Ideally, landlords and tenants should work to create a proper and mutually useful relationship. While many tenant-landlord relationships do have this description, there are always exceptions. Laws have been created on a state level to protect both the tenant’s rights and the renter’s rights.

Many renter’s rights vary by state, so it is important to see which are applicable before singing a rental agreement.

Here are some common renter’s rights that many states have.

• The Fair Housing Act says it is illegal to deny a tenant housing because of sex, race, color, religion, family status, disability, or national origin.

• Residential rental units must be livable and in agreement with health and housing codes. The homes should be sanitary, structurally safe, weatherproofed, and have adequate water, heat, and electricity.

• Some states limit the amount that can be charged for security deposits.

• A landlord should make any needed repairs and do maintenance tasks in a timely fashion, or at least include a provision in the lease that states that a tenant can order certain and deduct the cost of any necessary repairs from the rent.

• According to renter’s rights, a landlord must give early notice, usually 24 hours before entering the property and can typically only do for repairs or during an emergency.

• Any Illegal provisions opposing state law found in a rental agreement are normally not enforceable in court.

• If a landlord has violated any health, safety, or necessary repair terms, a tenant may be able to break the lease.

• If a long-term lease has to be broken, the renter’s rights of most states say the landlord must search for a replacement tenant as soon as possible instead of charging the tenant for the full duration of the lease.

• Security or deposits are not deductible for normal wear. Certain states have renter’s rights that require a landlord to give an itemized report of deductions.

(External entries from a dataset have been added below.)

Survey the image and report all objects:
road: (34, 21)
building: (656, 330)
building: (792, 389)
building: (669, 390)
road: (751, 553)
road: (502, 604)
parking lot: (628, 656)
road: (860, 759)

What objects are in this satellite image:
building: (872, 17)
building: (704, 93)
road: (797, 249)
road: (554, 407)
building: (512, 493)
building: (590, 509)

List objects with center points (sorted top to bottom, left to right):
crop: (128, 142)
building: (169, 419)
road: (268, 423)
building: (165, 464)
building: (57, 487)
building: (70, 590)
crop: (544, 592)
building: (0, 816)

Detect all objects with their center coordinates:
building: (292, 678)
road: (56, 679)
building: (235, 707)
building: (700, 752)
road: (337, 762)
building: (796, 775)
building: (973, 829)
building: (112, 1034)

• Majority of states require landlords to give the refundable portions of a security deposit back within 14 to 30 days after the tenant leaves premises, even during evictions.

• Landlords normally cannot legally seize a tenant's property due to rent nonpayment or other reasons, except during abandonment as defined by law.

• Landlords are prohibited by law from evicting tenants as a form of retaliation for any action a tenant takes regarding a perceived violation by the landlord.

• According to renter’s rights, the landlord cannot shut off utilities, change the locks, or evict a tenant without notice without a court order.

• If a landlord makes life unbearable for a tenant, forcing him or her to move out, it can be thought of as constructive eviction, which according to tenant’s rights is often grounds for legal action.

• Many state laws say it is illegal for a lease to instruct the tenant to be responsible for the attorney fees of a landlord in a court dispute.